Maybe that would help lay a foundation for a counter-Republican movement merging Democrats and independents in a way that could work eventually in a governor's race.

That's a congressional race, which has nothing to do with maintaining ballot access.

Democrats already sit out congressional races, both literally and essentially.

If you had to name the weakest of the state's four Republican members of Congress, surely you'd join me in naming Rick Crawford of the First District across eastern Arkansas.

Davy Carter is from Marianna. He worked in Cabot. He lives now in Jonesboro as a big-time banker. All those towns are in the 1st District.

It might be easier to raise money nationally for a Democratic-caucusing independent congressional candidate than an Arkansas governor's candidate. All the interest is federal these days.

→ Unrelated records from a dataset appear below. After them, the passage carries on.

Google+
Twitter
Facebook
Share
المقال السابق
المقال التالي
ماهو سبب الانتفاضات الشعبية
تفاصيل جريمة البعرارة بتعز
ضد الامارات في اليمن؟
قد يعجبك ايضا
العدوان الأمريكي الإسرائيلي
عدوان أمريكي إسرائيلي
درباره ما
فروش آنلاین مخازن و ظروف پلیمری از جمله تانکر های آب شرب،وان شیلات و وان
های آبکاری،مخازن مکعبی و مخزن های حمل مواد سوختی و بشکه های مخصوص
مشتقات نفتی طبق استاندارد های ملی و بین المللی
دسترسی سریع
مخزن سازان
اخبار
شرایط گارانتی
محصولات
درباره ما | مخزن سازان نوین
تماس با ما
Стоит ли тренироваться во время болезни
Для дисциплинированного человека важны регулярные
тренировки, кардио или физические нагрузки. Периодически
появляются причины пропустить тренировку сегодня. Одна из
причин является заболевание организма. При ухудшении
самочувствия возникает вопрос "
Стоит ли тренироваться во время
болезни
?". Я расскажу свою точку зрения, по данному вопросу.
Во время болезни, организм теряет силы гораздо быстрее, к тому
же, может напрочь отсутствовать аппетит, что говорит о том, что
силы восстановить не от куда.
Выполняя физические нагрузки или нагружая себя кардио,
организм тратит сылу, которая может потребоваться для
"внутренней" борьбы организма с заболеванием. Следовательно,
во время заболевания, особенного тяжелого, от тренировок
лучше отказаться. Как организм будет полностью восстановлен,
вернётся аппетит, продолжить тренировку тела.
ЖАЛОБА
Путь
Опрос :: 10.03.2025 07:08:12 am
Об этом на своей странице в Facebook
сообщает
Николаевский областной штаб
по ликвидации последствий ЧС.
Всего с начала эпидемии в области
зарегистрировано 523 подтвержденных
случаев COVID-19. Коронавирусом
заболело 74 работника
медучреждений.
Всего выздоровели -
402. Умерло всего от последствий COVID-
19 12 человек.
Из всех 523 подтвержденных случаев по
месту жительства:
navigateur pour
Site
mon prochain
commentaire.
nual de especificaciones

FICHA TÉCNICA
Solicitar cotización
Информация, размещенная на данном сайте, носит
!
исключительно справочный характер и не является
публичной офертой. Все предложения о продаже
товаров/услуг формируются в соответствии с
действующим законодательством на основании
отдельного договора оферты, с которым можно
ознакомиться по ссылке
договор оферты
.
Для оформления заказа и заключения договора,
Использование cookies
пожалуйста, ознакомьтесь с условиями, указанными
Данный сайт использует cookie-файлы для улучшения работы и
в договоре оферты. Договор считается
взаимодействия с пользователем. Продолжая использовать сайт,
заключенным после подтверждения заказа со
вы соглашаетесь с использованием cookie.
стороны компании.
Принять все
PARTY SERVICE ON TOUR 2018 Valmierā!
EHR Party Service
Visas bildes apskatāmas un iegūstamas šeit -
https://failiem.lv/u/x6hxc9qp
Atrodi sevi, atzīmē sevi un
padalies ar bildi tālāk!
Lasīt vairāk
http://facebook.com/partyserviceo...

I can think of few more depressing demotions than from a bank president--any bank president--to the inconsequence of membership in the U.S. House of Representatives.

Actually, though, French Hill did it and he goes around acting happy enough.

Please understand that I'm not saying Davy Carter is going to run against Rick Crawford. In fact, I'm told the scenario doesn't currently appeal to him.

Alas, his aversion is probably right. The only urgency among many people I talk with is stopping Sanders.

I don't see any fire for a long game to seed a broader independent movement, though Hendren, bless him, thinks there may be.

I share Hendren's desire--or dream--because I find two extraordinarily sad things true. One is that the current legislative session is a destructive and debilitating disgrace of extreme right-wing meanness. The other is that Democrats are and will indefinitely remain hapless against it.